Prime Minister Orbán on Tuesday, in the European Parliament.

Prime Minister Orbán on Tuesday, in the European Parliament.

Mr. Orbán also spoke to his preferance for a culturally and ethnically homogeneous Hungary, and implied that Hungarians have no history of multiculturalism, like the former colonial powers of western Europe, who in his mind are driving the EU’s agenda. What’s fascinating about this statement and perception on the part of the prime minister is not that it is a complete misrepresentation of Hungarian history, starting from the times of St. Stephen all the way to the demise of Austria-Hungary after World War I, but that Mr.
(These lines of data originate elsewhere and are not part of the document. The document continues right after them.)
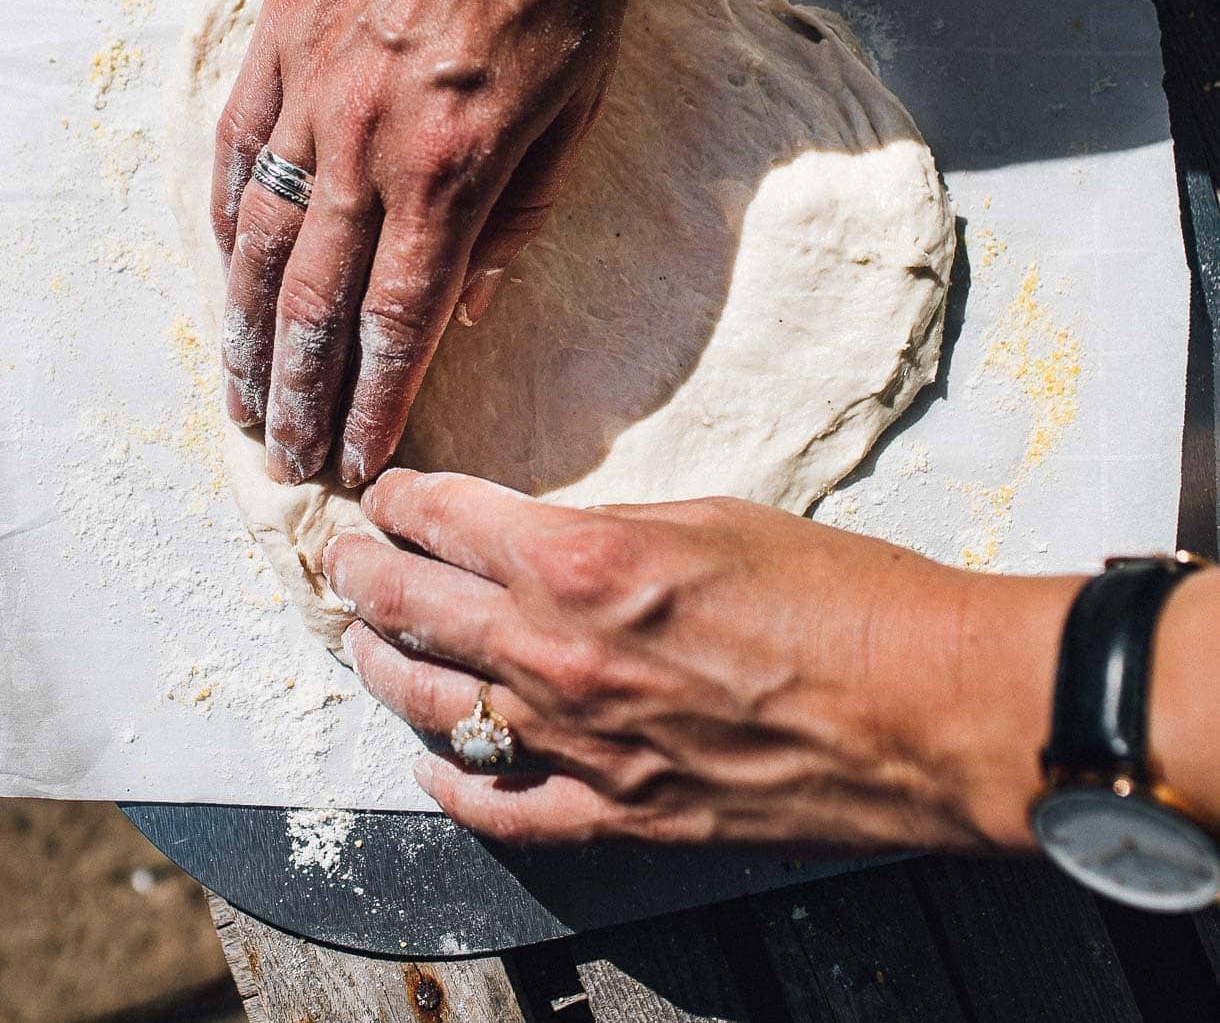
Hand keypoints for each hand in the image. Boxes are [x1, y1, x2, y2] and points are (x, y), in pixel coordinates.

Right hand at [211, 0, 652, 486]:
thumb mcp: (580, 109)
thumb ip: (517, 218)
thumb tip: (468, 304)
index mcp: (455, 166)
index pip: (396, 320)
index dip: (373, 403)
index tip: (357, 463)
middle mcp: (366, 139)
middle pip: (313, 302)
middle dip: (297, 396)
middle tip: (284, 462)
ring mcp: (310, 84)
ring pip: (256, 240)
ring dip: (246, 332)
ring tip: (240, 397)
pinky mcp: (279, 33)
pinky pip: (236, 152)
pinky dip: (225, 227)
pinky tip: (225, 278)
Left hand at [323, 470, 1079, 848]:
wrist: (925, 709)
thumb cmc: (841, 594)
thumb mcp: (716, 516)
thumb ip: (613, 529)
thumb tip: (553, 539)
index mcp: (580, 559)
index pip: (444, 518)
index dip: (399, 498)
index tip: (384, 492)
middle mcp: (557, 652)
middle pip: (412, 606)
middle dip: (357, 572)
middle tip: (335, 557)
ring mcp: (578, 744)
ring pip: (433, 704)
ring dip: (381, 666)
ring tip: (358, 643)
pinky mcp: (617, 814)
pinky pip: (499, 807)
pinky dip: (452, 782)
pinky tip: (429, 762)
Orbán is doing what the right-wing often accuses the left-wing of engaging in: of only seeing the post-Trianon Hungarian nation and state, and of trying to build a national identity that is tied not to a greater, pre-1920 Hungary, but rather to the far smaller, and more homogeneous post-World War I state. János Kádár, Hungary’s former Soviet era dictator, was sometimes perceived as trying to construct a new, post-Trianon Hungarian identity. If Mr. Orbán believes that Hungarians have a heritage of homogeneity, and that multiculturalism, living side-by-side people of different faiths, languages and cultures, is unfamiliar to Hungarians, then he truly does have a deeply warped view of the country’s history.